The small collection of objects and materials utilized in GIVE|LEAVE seemed to relate directly to the artist’s person. Clothing, which could easily be dismissed as incidental, took on particular significance here. Sandrine’s use of materials continues to be carefully controlled towards understatement, producing a sense of tightly edited neutrality that is most readily evident in the neutral colors of her chosen objects and props. Some only became perceptible as they entered into dialogue with the performer’s actions: a spool of red-brown thread and a small pair of scissors only appeared for the viewer when Sandrine stopped her pacing to make her way to the corner of the gallery, where they sat on a low sill of the long front windows, waiting to be utilized to move the performance into its next stage.
Early in the performance, brown leather belts were periodically shed from the artist’s body, drawn slowly out of the long, loose sleeves of her sweater as she walked around the gallery; gently lowered, then dragged, then dropped to the floor, scattered in concert with the stopping and starting of Sandrine’s voice and pacing. These cast-offs trace her movement through the space, marking a kind of unwinding of the performance over time. There is an almost scatological quality to them now that the performance is over, as all objects in Accumulation remain in the gallery after the performance ends. In their incidental placement throughout the space they leave a sort of forensic mystery to those viewing the exhibition after the performance.

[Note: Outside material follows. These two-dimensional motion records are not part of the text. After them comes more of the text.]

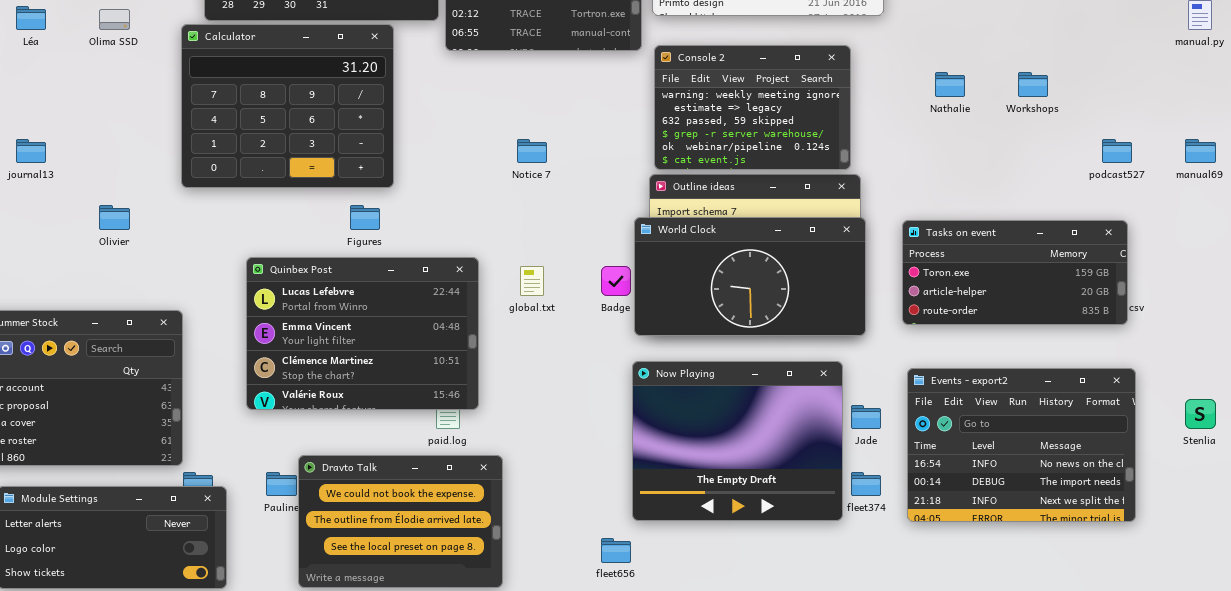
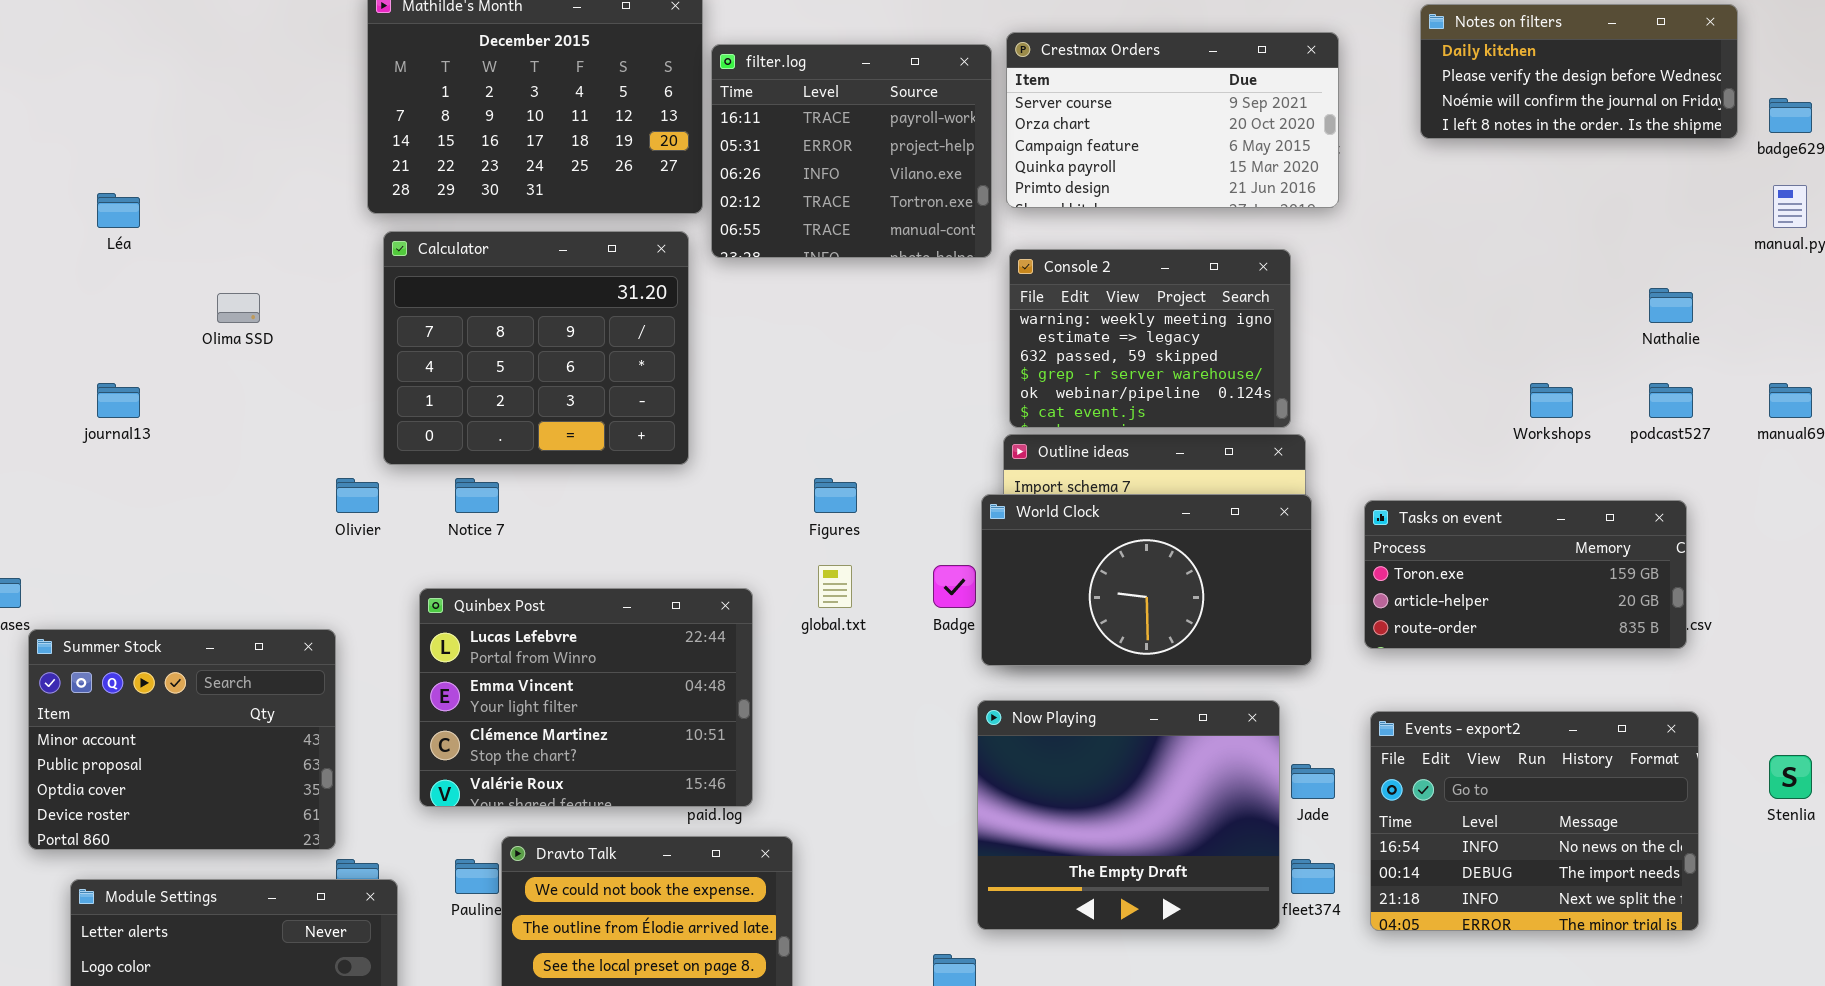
Olima SSD: [99,9,130,30] -> [217,293,260,323], moved
Calculator: [181,24,394,188] -> [383,231,689,465], moved
Nathalie: [935,72,965,97] -> [1649,288,1693,323], moved
Workshops: [1018,72,1048,97] -> [1530,383,1573,418], moved
Notice 7: [517,139,547,163] -> [455,478,499,513], moved
Olivier: [99,205,130,230] -> [336,478,379,513], moved
Figures: [350,205,380,230] -> [814,478,857,513], moved
Quinbex Post: [246,257,479,410] -> [419,588,753,807], moved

Of all her materials, perhaps the most loaded with meaning was work’s titular element, revealed at the end of the performance when Sandrine slipped off her shoes (eight hours walking, without socks, her feet were just slightly red and raw: a bit of minor suffering which felt attuned to the subtleties of material and action) and hammered them to the wall, revealing on the inside soles the words “GIVE” and “LEAVE” in the left and right, respectively. This felt at once like an instruction to the performers who will come after, and also a sort of holistic charm on the space – walking in wide circles around the gallery, charging it with these simple commands, Sandrine developed a sensitive yet surprisingly full preface to the series.
Which leads me to what I found most interesting in the work: how GIVE | LEAVE functioned as a sort of meta-commentary on or invitation into the Accumulation project as a whole. The ways in which certain actions were adjusted in each hour alluded to a collaborative authorship with the other artists – perhaps through suggested adjustments to the initial hour’s routine by each artist – as certain shifts in action felt like responses to the structure set in motion in the first hour. From my perspective, the performance became a sort of conversation between Sandrine and the other artists of Accumulation about her role in things and about the project ethos as a whole.
Documentation seems already to be an important theme in Accumulation, and GIVE | LEAVE functions as a comment on that. The materials left in the space present themselves not just as evidence or refuse, but as an invitation to the coming performers, much in the same vein as Sandrine’s original invitation as curator.